Here’s what I’m prioritizing now instead of passion:
- Work that doesn’t break me down – I want to come home with energy left for the things I actually love
- Skills that compound over time – Not starting from zero every year when the passion fades
- Financial stability – Turns out, stress about money can kill your passion to engage in past times as well!
- Sustainable pacing – Not burning bright for two months then crashing into a wall
- Work that plays to my strengths – Writing, thinking, creating, without the romance of “following my dreams”
I am passionate about life. I can get that fulfilled outside of work. As long as what I’m doing is challenging, helping me grow a skill, and allows me to be creative, I’m happy.
That’s why I’m choosing digital marketing. Not because I’m passionate about SEO or email marketing. But because it’s remote, it pays decently, it uses skills I already have (writing), and it won’t destroy my body or leave me too exhausted to live.
What I’d Tell My Younger Self
Passion isn’t everything. It burns bright and fast.
We spend most of our lives working. It isn’t sustainable, let alone possible, to feel passionate about your work for the entirety of your career. You are much better off going into a line of work that doesn’t feel taxing, like it’s slowly breaking you down.
If you can come home after work and still have energy to do the things you love and enjoy life, then I think that’s amazing and a privilege in this world to have. If you come home every day and feel the need to go right to bed, maybe you need to find something else.
If you find yourself excelling at things for a month or two before crashing violently into a wall, then you are probably overemphasizing the importance and power of passion in your career search.
The “follow your passion” advice isn’t wrong, exactly. It’s just incomplete.
What they should have told us: Find work that doesn’t drain you, pays enough to live without constant stress, and leaves you with energy for the things you actually care about. If passion shows up along the way, great. If not, that’s fine too.
Because the real dream isn’t loving your job.

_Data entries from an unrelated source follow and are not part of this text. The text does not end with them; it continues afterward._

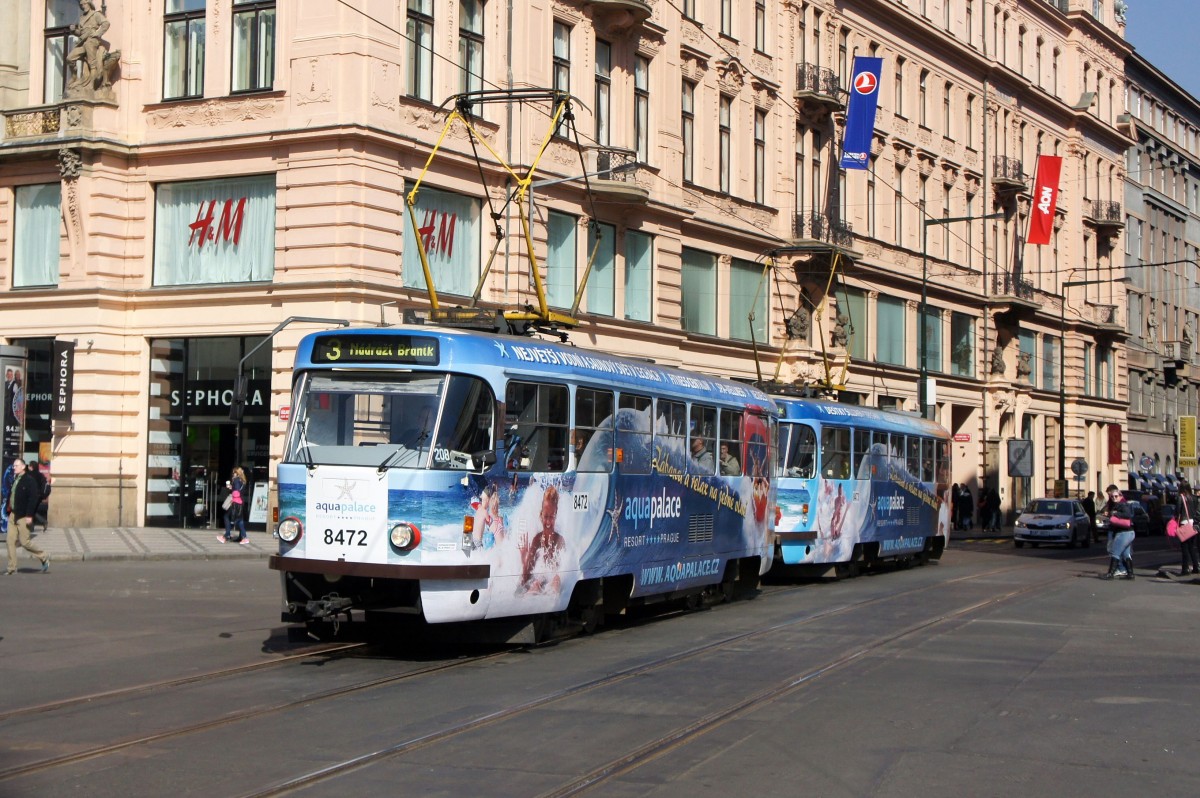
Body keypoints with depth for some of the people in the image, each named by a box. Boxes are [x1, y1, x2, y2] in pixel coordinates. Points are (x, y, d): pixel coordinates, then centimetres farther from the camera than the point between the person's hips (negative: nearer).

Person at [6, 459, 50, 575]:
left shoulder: (29, 480, -11)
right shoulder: (15, 480, 12)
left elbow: (33, 498, -17)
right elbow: (12, 496, 17)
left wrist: (29, 515, -21)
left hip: (23, 517, -7)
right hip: (13, 515, 7)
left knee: (24, 542, -4)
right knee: (11, 541, 2)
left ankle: (44, 557, 16)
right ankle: (12, 568, 7)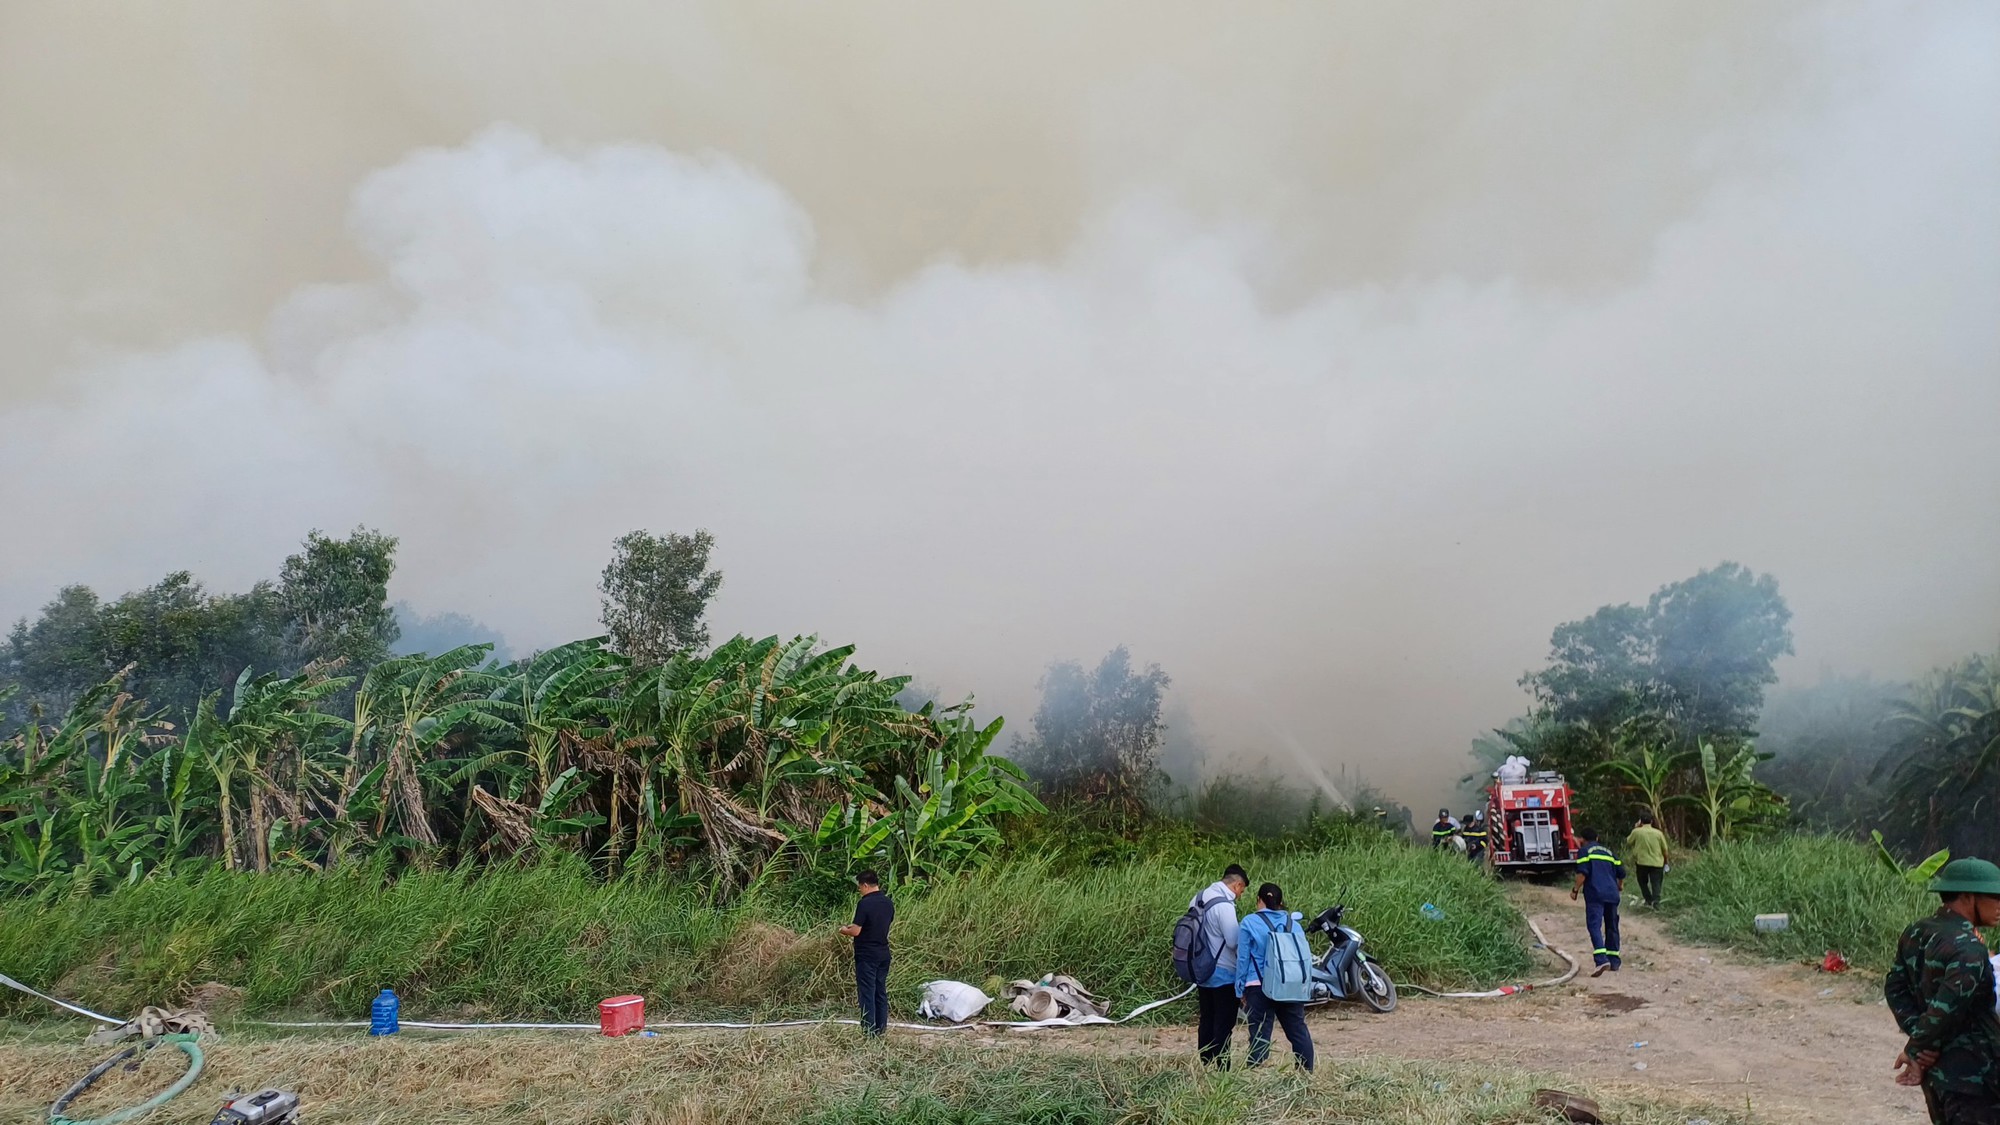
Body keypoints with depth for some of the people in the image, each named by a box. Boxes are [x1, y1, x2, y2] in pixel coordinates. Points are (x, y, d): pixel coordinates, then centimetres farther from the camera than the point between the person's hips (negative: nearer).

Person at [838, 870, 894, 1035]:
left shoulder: (864, 904, -18)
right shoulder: (888, 903, 6)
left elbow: (856, 932, -19)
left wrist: (845, 930, 2)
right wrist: (856, 926, 20)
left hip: (866, 956, -7)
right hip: (883, 955, 7)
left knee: (867, 993, -1)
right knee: (881, 992, 13)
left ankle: (869, 1031, 0)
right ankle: (881, 1028, 18)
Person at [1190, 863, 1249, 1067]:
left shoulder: (1200, 898, 7)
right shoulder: (1224, 905, -21)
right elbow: (1234, 941, -21)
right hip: (1223, 973, -8)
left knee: (1207, 1021, 15)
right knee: (1224, 1024, -1)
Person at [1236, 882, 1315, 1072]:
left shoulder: (1249, 923, -3)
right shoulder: (1293, 923, 8)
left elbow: (1242, 958, -2)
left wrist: (1240, 990, 4)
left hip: (1259, 987, -3)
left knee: (1260, 1035, -1)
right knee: (1298, 1031, 15)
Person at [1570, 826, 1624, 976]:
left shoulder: (1585, 851, 4)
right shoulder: (1608, 851, 21)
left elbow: (1582, 873, -10)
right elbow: (1621, 872, 17)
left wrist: (1575, 889, -1)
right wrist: (1620, 885, 37)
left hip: (1595, 895, -6)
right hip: (1612, 895, 6)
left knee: (1595, 926, -12)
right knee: (1612, 927, 15)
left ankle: (1602, 960, -28)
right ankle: (1614, 962, 20)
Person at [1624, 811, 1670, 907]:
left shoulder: (1637, 832, -6)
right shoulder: (1658, 833, -1)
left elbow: (1628, 842, 12)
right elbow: (1665, 849, 6)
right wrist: (1666, 862, 21)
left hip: (1642, 862, -1)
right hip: (1657, 863, 1)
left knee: (1643, 882, 18)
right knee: (1656, 883, 3)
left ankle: (1649, 899, 10)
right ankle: (1656, 900, -16)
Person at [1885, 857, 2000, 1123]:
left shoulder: (1915, 934, 5)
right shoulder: (1968, 950, -23)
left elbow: (1894, 986, 8)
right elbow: (1946, 1009, -27)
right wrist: (1916, 1049, -13)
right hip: (1971, 1075, -9)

It’s having a life you don’t need to constantly escape from.
Questions I Had About Letting Go of Passion
Isn’t it depressing to give up on passion?
Honestly? It’s been a relief. Chasing passion felt like chasing a high; amazing when you caught it, devastating when it faded. Choosing practical work that doesn’t destroy me feels sustainable in a way passion never did. I’m still passionate about things, just not my paycheck. I’m passionate about writing, about learning, about the life I can build when I’m not constantly burned out or broke.

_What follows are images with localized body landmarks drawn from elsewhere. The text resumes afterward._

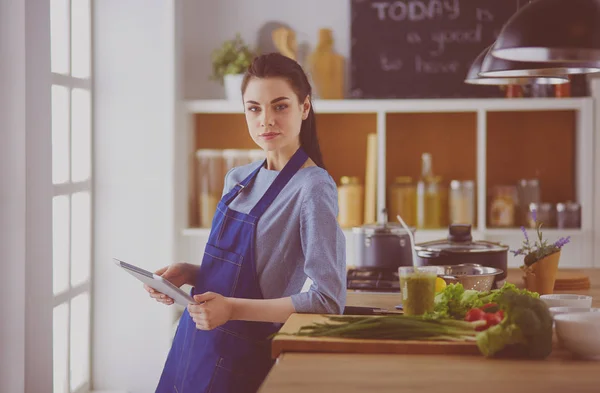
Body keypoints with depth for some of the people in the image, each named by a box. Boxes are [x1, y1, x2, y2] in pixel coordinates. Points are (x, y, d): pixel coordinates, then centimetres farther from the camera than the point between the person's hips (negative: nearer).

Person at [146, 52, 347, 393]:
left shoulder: (313, 188, -17)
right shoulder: (238, 179, 7)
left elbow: (328, 301, -22)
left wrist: (233, 309, -23)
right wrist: (187, 274, 0)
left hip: (242, 359, -7)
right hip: (196, 343, 7)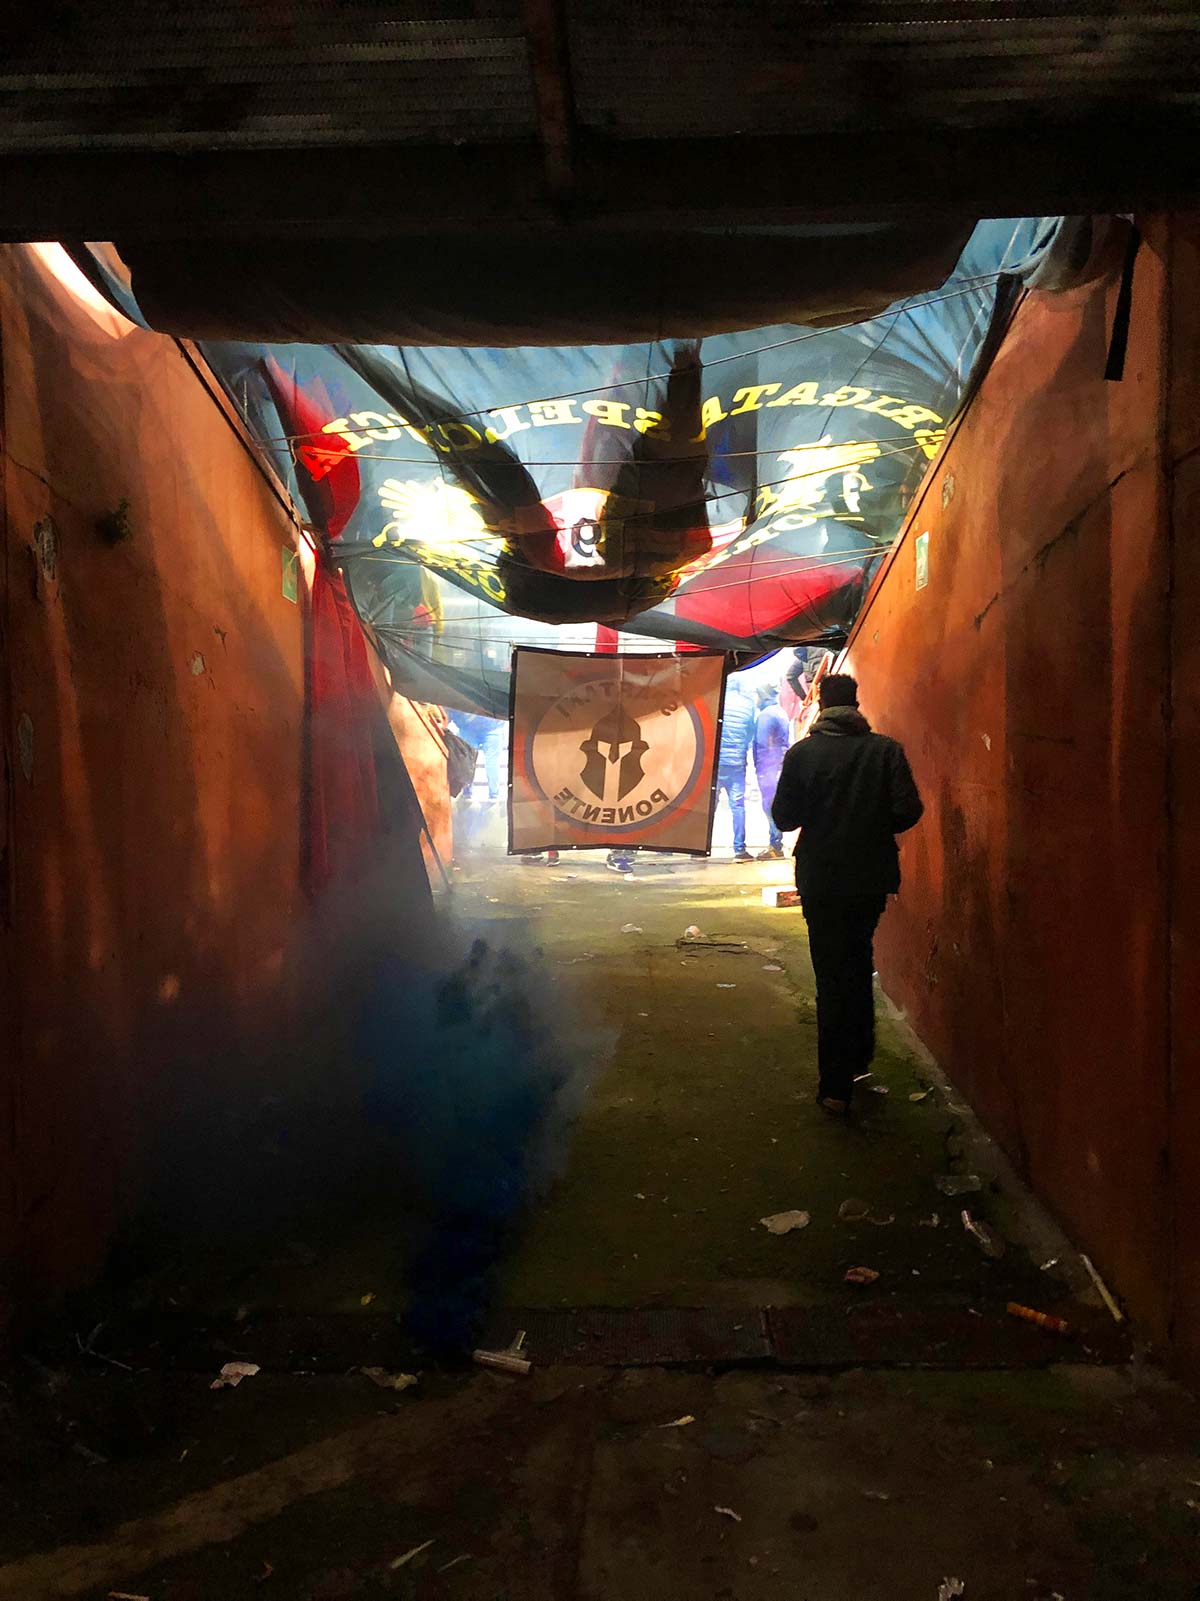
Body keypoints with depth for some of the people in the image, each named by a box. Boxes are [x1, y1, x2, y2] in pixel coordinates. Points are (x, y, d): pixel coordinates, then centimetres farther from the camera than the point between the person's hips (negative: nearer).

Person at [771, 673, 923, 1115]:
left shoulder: (802, 753, -7)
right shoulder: (886, 750, -5)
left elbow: (784, 817, -6)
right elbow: (908, 811, -10)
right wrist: (874, 826, 9)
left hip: (821, 880, -2)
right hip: (871, 877, 2)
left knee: (831, 977, 5)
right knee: (858, 966, 23)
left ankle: (835, 1087, 6)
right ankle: (858, 1058, 33)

How do you know if you’re settling or being practical?
Settling is taking a job you hate because you’ve given up. Being practical is choosing work that you can do consistently without breaking yourself. The difference is whether you’re moving toward something sustainable or just accepting misery. If you come home with energy left for your actual life, you’re probably being practical. If you come home and collapse into bed dreading tomorrow, you’re settling.
What if I’m already deep into a passion-based career?
I’m not saying abandon everything. But ask yourself: Is this sustainable? Can I do this for 10 more years without burning out? If the answer is no, it’s not passion that’s the problem, it’s the unsustainable way you’re pursuing it. Maybe you need to shift how you approach the work, or maybe you need to find a related but less intense path. The goal is longevity, not intensity.
Does this mean I shouldn’t care about my work?
No. I care about doing good work. I want to get better at what I do. But I’ve stopped expecting my work to fulfill me the way passion promised it would. Work can be meaningful without being your entire identity. It can challenge you without consuming you. That’s actually a healthier relationship with work than the all-consuming passion I used to chase.